## Task objective
Restate the listing exactly.

## Data provided
_ _ _ _ _ _ _

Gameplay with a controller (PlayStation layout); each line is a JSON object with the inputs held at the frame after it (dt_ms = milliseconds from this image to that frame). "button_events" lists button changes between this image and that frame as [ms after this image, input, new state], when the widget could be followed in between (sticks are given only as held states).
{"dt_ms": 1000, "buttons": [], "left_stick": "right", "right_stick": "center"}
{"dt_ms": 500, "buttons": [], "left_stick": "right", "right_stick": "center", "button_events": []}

_ _ _ _ _ _ _

## Exercise result
Gameplay with a controller (PlayStation layout); each line is a JSON object with the inputs held at the frame after it (dt_ms = milliseconds from this image to that frame). "button_events" lists button changes between this image and that frame as [ms after this image, input, new state], when the widget could be followed in between (sticks are given only as held states).
{"dt_ms": 1000, "buttons": [], "left_stick": "right", "right_stick": "center"}
{"dt_ms": 500, "buttons": [], "left_stick": "right", "right_stick": "center", "button_events": []}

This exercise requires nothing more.